The largest slaughterhouse in Lebanon was recently shut down by the Ministry of Public Health. Located in the capital Beirut, the Karantina slaughterhouse is no stranger to controversy. It had been subject to an international campaign by Compassion in World Farming who reported horrific treatment of animals at the facility only two years ago. However, the Karantina slaughterhouse was not closed for animal welfare reasons. According to the Minister of Public Health, the slaughterhouse did not meet the minimum health requirements and used contaminated water to clean the meat it was producing. The minister also ordered other slaughterhouses to be closed: three in the south and one in Tripoli. The closure of these slaughterhouses and some restaurants over the past few months shed light on the importance of consumer rights and safety in Lebanon.
One issue that has not been given much attention until recently is the safety of employees working in the food sector. Handling contaminated meat and agricultural products with high content of pesticides must surely have negative health implications. The issue was brought to light last month when the minister revealed that a recently filed lawsuit claimed that 19 workers at the Beirut slaughterhouse had died of cancer over a period of seven years. If true, this is extremely worrying as the total number of slaughterhouse employees is only 70.
Karantina is a mixed use residential, commercial and industrial neighborhood near the port of Beirut. Residents of the area have been complaining about the foul odor in the atmosphere for over ten years. According to experts, Karantina is one of the most polluted areas in Lebanon and is not suitable for a human habitation. In addition to the slaughterhouse, a major source of pollution is Sukommi’s waste treatment and sorting facility.
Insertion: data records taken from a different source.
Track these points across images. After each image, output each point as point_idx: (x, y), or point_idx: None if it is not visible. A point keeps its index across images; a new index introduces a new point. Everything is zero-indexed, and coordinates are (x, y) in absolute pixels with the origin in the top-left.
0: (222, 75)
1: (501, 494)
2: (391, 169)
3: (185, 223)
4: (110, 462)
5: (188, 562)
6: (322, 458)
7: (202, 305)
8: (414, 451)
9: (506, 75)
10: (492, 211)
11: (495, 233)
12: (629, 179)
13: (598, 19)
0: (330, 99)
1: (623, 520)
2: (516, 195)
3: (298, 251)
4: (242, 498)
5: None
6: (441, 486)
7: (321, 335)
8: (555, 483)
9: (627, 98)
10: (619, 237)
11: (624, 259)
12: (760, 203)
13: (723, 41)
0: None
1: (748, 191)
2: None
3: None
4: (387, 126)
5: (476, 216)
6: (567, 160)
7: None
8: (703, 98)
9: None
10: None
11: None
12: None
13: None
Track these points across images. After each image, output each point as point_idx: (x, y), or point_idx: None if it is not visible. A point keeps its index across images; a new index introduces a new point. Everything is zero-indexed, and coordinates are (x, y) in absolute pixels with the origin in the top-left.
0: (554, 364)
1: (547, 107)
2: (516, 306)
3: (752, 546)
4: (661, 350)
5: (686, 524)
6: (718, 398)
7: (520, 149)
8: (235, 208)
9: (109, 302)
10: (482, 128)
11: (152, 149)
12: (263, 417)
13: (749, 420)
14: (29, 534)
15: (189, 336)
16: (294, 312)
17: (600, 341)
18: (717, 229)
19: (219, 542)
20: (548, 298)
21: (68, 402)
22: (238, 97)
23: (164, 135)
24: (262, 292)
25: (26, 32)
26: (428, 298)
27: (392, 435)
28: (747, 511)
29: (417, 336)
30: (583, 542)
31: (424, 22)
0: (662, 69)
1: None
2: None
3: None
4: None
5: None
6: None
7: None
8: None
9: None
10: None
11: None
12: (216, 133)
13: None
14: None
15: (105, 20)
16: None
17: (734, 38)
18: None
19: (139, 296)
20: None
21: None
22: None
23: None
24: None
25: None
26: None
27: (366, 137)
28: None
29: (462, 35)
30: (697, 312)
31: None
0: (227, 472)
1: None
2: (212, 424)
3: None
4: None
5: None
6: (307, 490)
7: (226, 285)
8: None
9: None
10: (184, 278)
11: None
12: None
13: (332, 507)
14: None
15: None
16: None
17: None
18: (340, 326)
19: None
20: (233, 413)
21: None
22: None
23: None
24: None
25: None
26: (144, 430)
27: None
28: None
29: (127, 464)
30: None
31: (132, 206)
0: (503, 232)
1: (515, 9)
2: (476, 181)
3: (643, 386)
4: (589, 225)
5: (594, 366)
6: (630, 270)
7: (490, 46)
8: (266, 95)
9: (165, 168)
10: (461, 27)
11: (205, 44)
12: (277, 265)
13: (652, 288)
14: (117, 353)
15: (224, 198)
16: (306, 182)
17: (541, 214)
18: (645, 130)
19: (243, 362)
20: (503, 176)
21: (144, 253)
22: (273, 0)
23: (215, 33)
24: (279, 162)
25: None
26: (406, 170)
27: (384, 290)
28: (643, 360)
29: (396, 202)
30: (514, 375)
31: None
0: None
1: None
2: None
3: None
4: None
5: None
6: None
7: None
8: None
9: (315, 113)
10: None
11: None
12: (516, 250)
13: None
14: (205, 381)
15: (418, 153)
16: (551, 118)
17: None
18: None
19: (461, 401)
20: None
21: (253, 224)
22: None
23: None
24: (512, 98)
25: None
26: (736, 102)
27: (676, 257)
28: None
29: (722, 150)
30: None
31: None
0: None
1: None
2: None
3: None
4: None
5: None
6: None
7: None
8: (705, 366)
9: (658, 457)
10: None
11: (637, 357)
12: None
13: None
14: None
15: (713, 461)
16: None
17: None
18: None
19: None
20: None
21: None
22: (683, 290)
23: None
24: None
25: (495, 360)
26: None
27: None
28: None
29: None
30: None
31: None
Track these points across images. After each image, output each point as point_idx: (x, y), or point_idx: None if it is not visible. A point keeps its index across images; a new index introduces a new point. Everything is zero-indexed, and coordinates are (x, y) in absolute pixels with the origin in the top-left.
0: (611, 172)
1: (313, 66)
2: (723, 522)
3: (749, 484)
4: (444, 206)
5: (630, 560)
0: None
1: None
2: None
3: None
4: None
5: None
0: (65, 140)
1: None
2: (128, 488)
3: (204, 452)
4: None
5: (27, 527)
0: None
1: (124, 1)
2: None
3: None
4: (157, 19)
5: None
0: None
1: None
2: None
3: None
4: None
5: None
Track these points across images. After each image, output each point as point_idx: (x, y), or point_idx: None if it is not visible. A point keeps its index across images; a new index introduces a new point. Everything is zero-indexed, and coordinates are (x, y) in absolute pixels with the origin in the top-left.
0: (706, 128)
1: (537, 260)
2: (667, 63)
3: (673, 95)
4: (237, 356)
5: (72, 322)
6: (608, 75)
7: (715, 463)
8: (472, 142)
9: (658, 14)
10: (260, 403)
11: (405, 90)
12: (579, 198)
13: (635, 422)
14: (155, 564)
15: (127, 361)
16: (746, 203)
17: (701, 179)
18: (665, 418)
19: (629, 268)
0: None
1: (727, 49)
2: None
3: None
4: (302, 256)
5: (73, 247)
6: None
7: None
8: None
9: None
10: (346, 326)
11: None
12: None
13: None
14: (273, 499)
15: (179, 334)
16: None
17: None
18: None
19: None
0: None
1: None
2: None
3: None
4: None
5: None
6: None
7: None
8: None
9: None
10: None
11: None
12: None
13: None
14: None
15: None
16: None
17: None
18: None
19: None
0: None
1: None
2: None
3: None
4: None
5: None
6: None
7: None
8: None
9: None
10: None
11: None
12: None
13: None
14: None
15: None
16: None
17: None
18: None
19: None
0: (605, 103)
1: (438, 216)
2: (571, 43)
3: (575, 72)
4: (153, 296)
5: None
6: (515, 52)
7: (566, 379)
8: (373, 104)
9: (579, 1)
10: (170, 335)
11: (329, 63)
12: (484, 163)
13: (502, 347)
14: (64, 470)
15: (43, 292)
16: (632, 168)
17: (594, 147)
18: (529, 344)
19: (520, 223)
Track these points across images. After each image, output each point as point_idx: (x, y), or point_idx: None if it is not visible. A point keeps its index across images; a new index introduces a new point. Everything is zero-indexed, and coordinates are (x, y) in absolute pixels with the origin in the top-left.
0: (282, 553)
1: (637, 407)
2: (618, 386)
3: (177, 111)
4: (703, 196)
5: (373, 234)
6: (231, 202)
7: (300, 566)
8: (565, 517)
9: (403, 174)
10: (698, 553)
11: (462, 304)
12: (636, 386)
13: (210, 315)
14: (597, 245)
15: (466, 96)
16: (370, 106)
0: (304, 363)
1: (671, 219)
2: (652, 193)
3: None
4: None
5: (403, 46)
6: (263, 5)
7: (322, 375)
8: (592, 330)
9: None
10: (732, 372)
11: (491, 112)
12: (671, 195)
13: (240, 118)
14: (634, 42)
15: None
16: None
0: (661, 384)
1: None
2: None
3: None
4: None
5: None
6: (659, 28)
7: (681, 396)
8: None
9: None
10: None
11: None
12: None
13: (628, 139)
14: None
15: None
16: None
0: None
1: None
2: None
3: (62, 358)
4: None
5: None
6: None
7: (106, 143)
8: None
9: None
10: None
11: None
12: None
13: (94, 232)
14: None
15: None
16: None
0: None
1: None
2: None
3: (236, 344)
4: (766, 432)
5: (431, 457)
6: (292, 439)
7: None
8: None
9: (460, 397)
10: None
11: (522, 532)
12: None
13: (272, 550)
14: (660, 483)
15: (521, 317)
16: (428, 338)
With all these polluting facilities, it is difficult to pinpoint what could be contributing to health problems claimed by the slaughterhouse workers and residents.
A number of studies have investigated the link between cancer and working in a slaughterhouse or butchery, some concluding that a link indeed exists. One such study found that the incidence of cancers of the head, neck and liver was higher for meat workers than the population average. Another study showed that occupational exposure to meat increases the risk of certain types of cancer.
The Beirut slaughterhouse has been problematic for a long time; failure to meet health requirements and food standards, cruel practices on the animals and a major health risk for employees are some of the hazards associated with this facility. These issues need to be addressed by first identifying the extent of the problem. As a start, the following is should be undertaken:
- An investigation to verify the cancer claims, and if true, the cause should be examined.
- Air quality monitoring (indoor and outdoor) to identify any airborne toxins and other pollutants.
- A health survey to determine any unusual disease patterns within the nearby community.
As for the slaughterhouses and meat industry in general, a proper study needs to be undertaken to determine what worker health and safety measures to introduce. Clear standards and regulations should then be developed. It is essential that regulations have strong legal support to ensure enforcement and avoid recurrence of this clearly failed enterprise.